Millions of parents have suddenly found themselves responsible for overseeing their children’s education from home. This is a formidable challenge on top of the stresses due to the coronavirus pandemic. My hope is that parents, educators and policymakers will finally realize that education must evolve once students hopefully are cleared to go back to school in September.
Now is the time for our school leaders to generate a new compelling philosophy of education and an innovative architecture for a just and humane school system. We must refocus our energy on a foundation built on a sense of purpose, forging relationships and maximizing the talents of all children. Let’s take advantage of the possibility that our nation’s attention can shift 180 degrees, from obsessing over test scores and accountability to an entirely different paradigm of physical, mental, and emotional well-being for students and staff.
It is our collective responsibility to foster a meaningful post-pandemic education environment. As the great philosopher John Dewey stated more than 100 years ago, “If we teach today’s students as we taught yesterday’s, we rob them of tomorrow.” Now is the time to revolutionize this antiquated system built on old structures and ideologies. I recommend we change the purpose of schooling to the following core values:
• Emphasize well-being. Make child and teacher well-being a top priority in all schools, as engines of learning and system efficiency.
• Upgrade testing and other assessments. Stop the standardized testing of children in third to eighth grades, “opt-up” to higher-quality assessments by classroom teachers.
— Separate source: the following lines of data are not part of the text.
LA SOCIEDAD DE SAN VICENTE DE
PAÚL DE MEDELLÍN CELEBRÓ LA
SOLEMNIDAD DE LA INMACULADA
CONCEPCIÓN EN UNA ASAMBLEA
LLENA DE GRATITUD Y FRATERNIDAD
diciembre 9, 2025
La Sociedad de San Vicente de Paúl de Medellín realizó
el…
Eliminate the ranking and sorting of children based on standardized testing, and require only one comprehensive testing period to graduate from high school.
• Invest resources fairly. Fund schools equitably on the basis of need. Provide small class sizes.
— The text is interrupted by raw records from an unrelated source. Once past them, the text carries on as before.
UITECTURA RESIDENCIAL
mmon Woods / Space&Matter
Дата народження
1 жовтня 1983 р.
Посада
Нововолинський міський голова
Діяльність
• Boost learning through physical activity. Give children multiple outdoor free-play recess breaks throughout the school day to boost their well-being and performance. We observed schools in Finland that give children four 15-minute free-play breaks a day.
• Change the focus. Create an emotional atmosphere and physical environment of warmth, comfort and safety so that children are happy and eager to come to school. Teach not just basic skills, but also arts, crafts, music, civics, ethics, home economics and life skills.
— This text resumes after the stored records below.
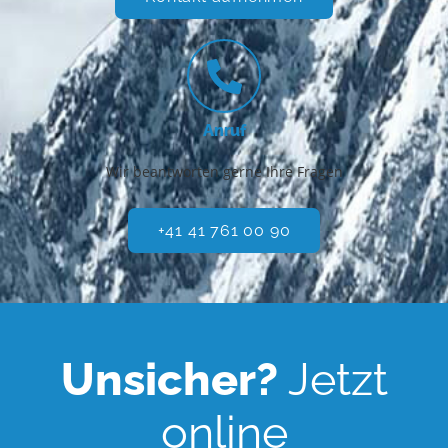
Anruf
Wir beantworten gerne Ihre Fragen
+41 41 761 00 90
Unsicher?
Jetzt
online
• Make homework efficient. Reduce the homework load in elementary and middle schools to no more than 30 minutes per night.
• Trust educators and children. Give them professional respect, creative freedom and autonomy, including the ability to experiment, take manageable risks and fail in the pursuit of success.
• Improve, expand and destigmatize vocational and technical education. Encourage more students to attend schools in which they can acquire valuable career/trade skills.
We have an enormous amount of work to do, but our children deserve nothing less.
Michael Hynes is the superintendent of the Port Washington school district.